Wrong approach. Try survival analysis. Much better.
Briggs:
I know this log plot from elsewhere. Ah yes, Prof. Rabett: http://rabett.blogspot.com/2014/04/compare-and-contrast.html
The middle graph belongs to Pielke, Jr. courtesy of his recent WSJ op-ed, also on the subject of twisters, which in terms of the lack of shouting was a welcome read: http://online.wsj.com/news/articles/SB10001424052702303603904579495581998804074
I expect the third graph in Eli’s post to raise your oil pressure. (No numbers were smoothed in the making of this prediction.)
“Why substitute uncertainty for certainty?”
I note the rhetorical nature of the question as I answer. We don’t like uncertainty. Why write cosmological arguments?
Setting aside Briggs’ more substantive criticisms, why would anyone plot this data semi-log when the range is .6-8? Most casual observers would guess that “deaths” are going down linearly.

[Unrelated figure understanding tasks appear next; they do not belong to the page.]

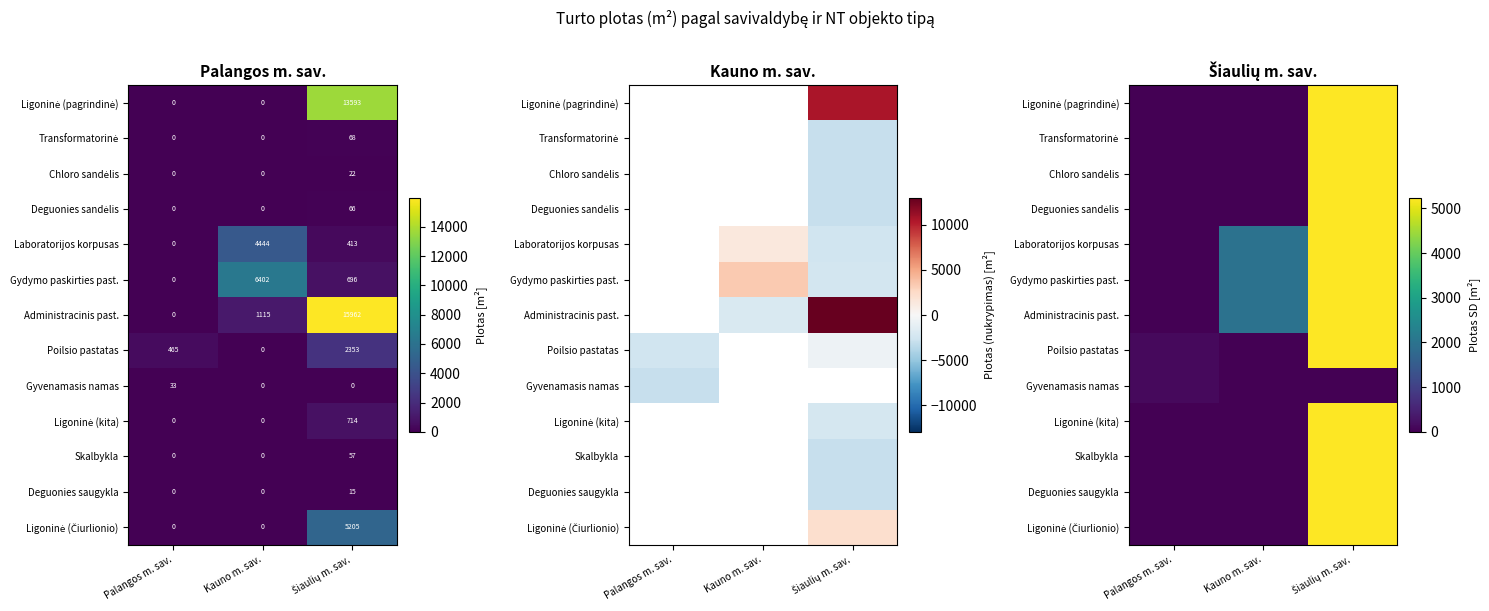

True or false: Chloro sandėlis has a value of 7673.8 at Šiaulių m. sav..

False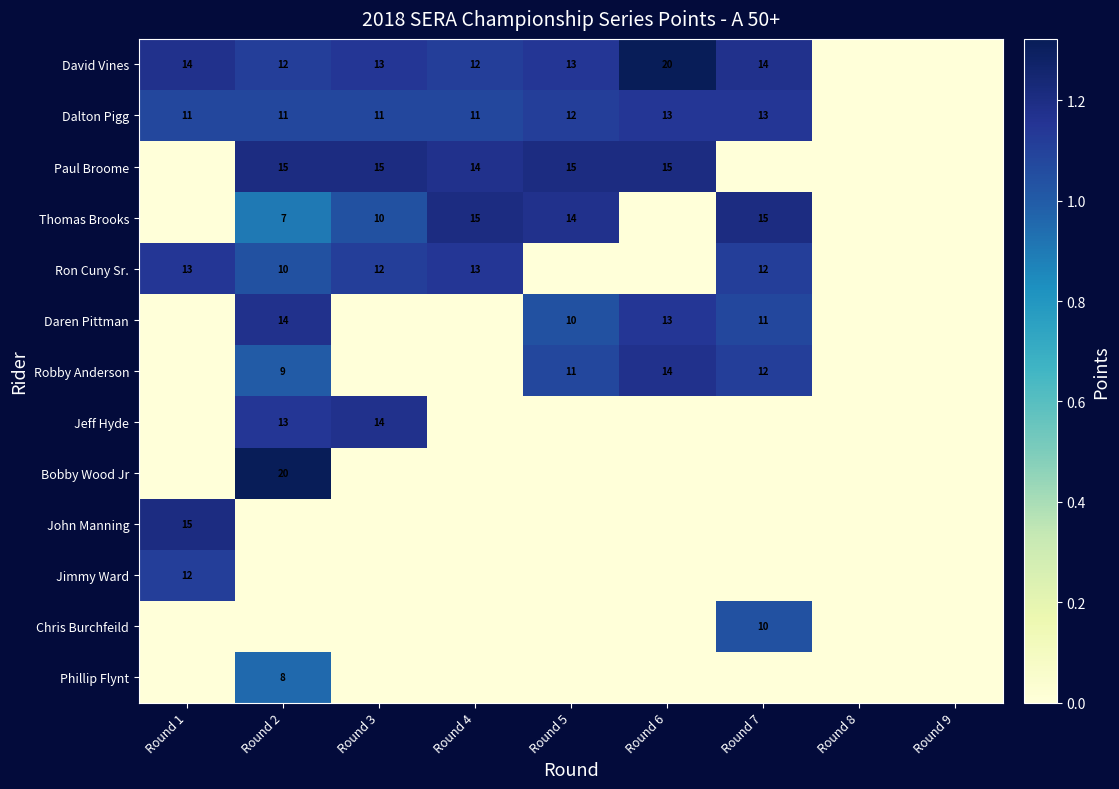

What is the sum of the David Vines values at Round 4 and Round 1?

26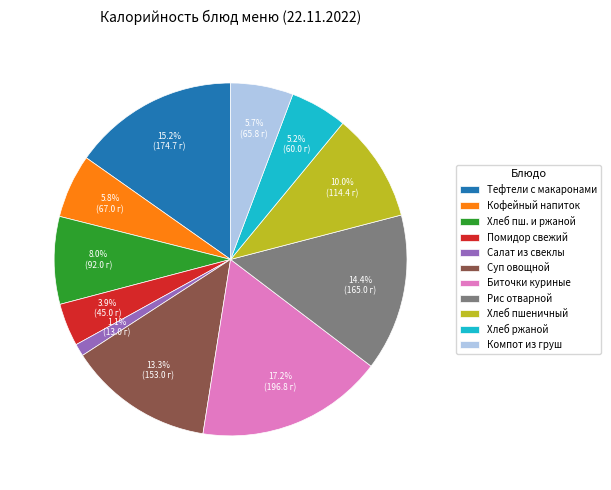

True or false: Хлеб ржаной accounts for 13% of the total.

False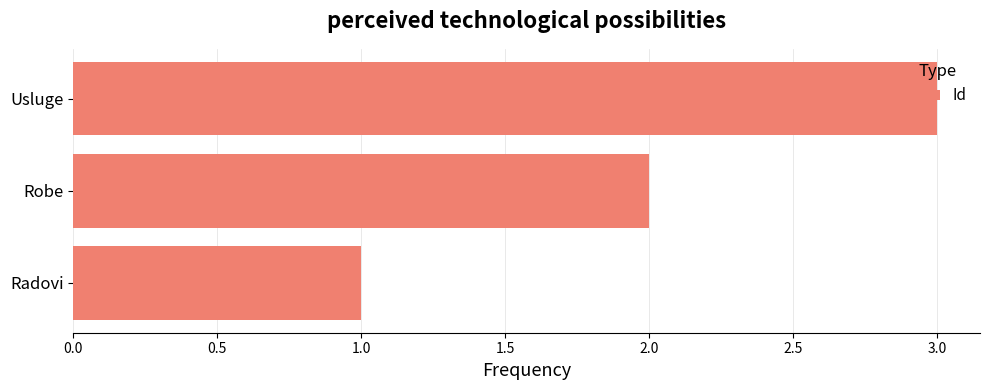

What is the greatest value displayed?

3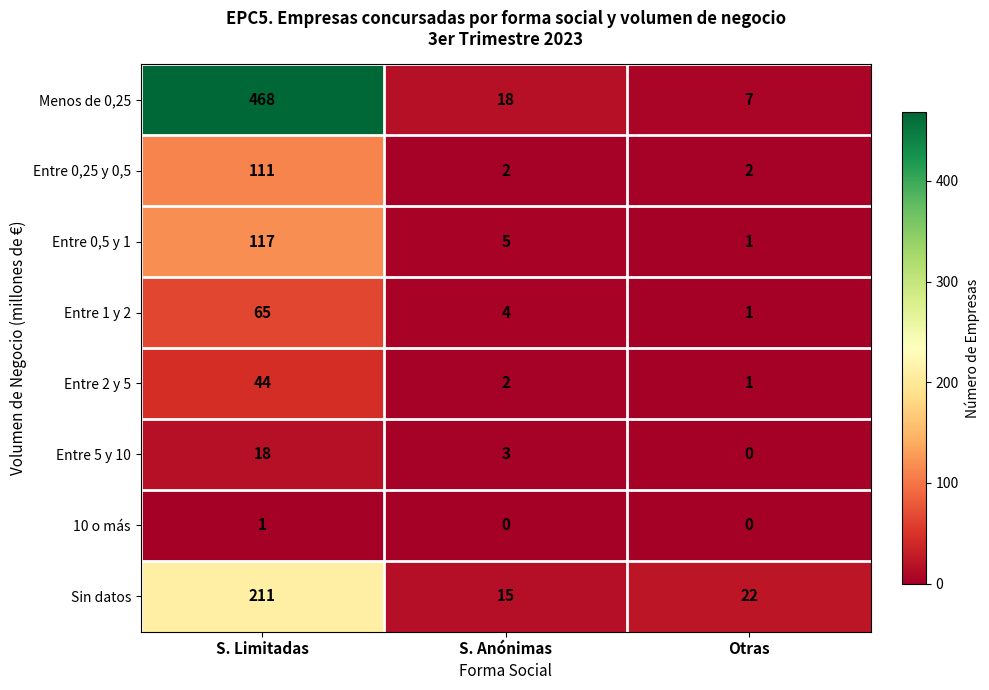

Is it true that Entre 2 y 5 equals 16 at S. Limitadas?

False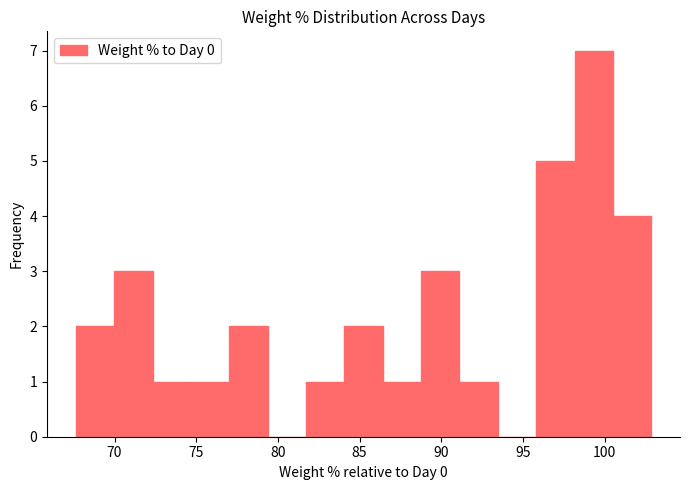

Reading left to right, list every bar in this chart as the range it spans on the x-axis followed by its height. Neither the bar edges nor the heights are printed on the chart, so give them approximately, as read against the axes.

67.5 to 70.0: 2
70.0 to 72.5: 3
72.5 to 74.5: 1
74.5 to 77.0: 1
77.0 to 79.5: 2
79.5 to 81.5: 0
81.5 to 84.0: 1
84.0 to 86.5: 2
86.5 to 89.0: 1
89.0 to 91.0: 3
91.0 to 93.5: 1
93.5 to 96.0: 0
96.0 to 98.0: 5
98.0 to 100.5: 7
100.5 to 103.0: 4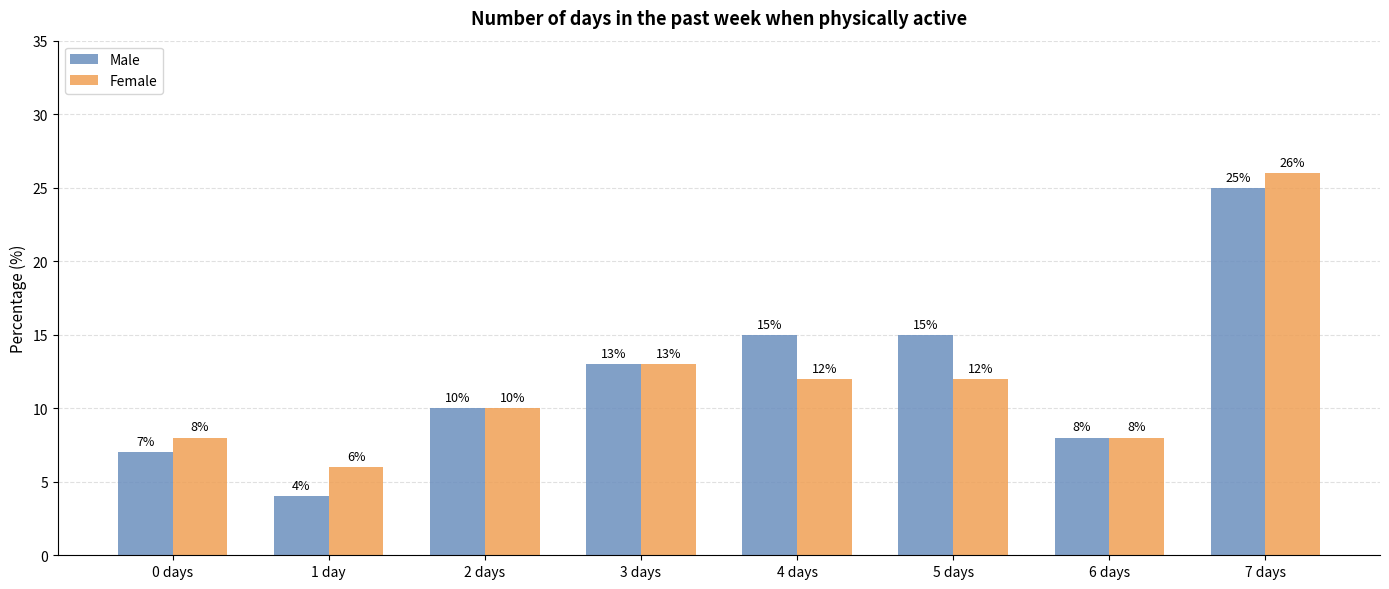

What is the average value of the Male series?

12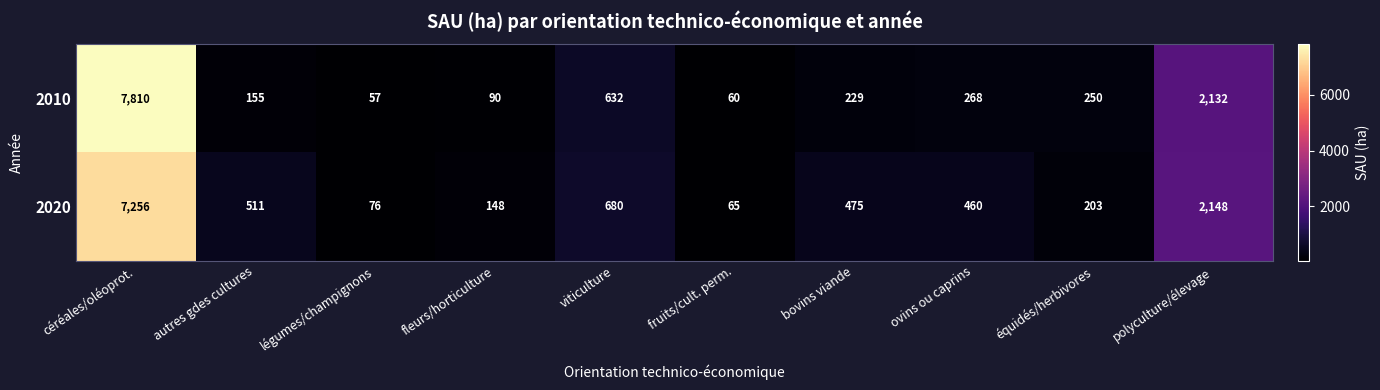

What is the greatest value displayed?

7810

Actually, Wyoming averages around 11 or 12 tornadoes per year (depending on the source). This is more than most of the states to the north and west of Wyoming. Alaska rarely has tornadoes–average is less than one per year. Of course, in Wyoming there’s not much for the tornadoes to hit, so most go unnoticed (except for the one the Storm Watchers filmed for the Weather Channel, I believe). If you look at a map of averages per state, it becomes very apparent that tornadoes are usually east of the Rocky Mountains. Combine that with the lower population in much of this area and the number of deaths are going to be much lower than the eastern US. An average gives a really skewed idea of the danger of tornadoes across the US.
Michael: Or less casual observers might see the semi-log plot and infer an exponential relationship with respect to time that might not really be there. If the graph was radioactive decay a semi-log plot would make perfect sense. Stock market data sometimes makes sense in a semi-log plot, but using trends over time, log-plotting or not, will bust the portfolio eventually.
And that’s his main beef. He makes good points, but they’re not actually substantive to his meta-argument against climate *science*. How that science gets communicated to policymakers and the public, entirely different story.
Sheri: The Right Way to do it is ignore state boundaries and use a grid. For each grid, guesstimate population, structure types, forecasting and EWS effectiveness, etc., over time. Then plot ground tracks, damage assessments and loss of life for each grid. Which would be fiendishly expensive and have diminishing returns the further back in time you go.
Doing so might give results that are closer to reality, but a better focus might be on data gathering going forward. The aim being to protect storm survivability, i.e. keeping people not-dead. Not research as grist for the “is AGW real or not” debate. There are far better large scale indicators for doing that than chasing after tornadoes.
Whenever I see a chart I ask what question is the chart answering, what is the definition of the measurement and in what context is the question being asked. Questions are usually not isolated and one offs but are part of series of critical thinking where an answer to a question leads to more questions. I have no context looking at the chart on tornadoes and therefore cannot make any useful conclusions.
Willie Soon? Still doing his junk science, published in fringe journals?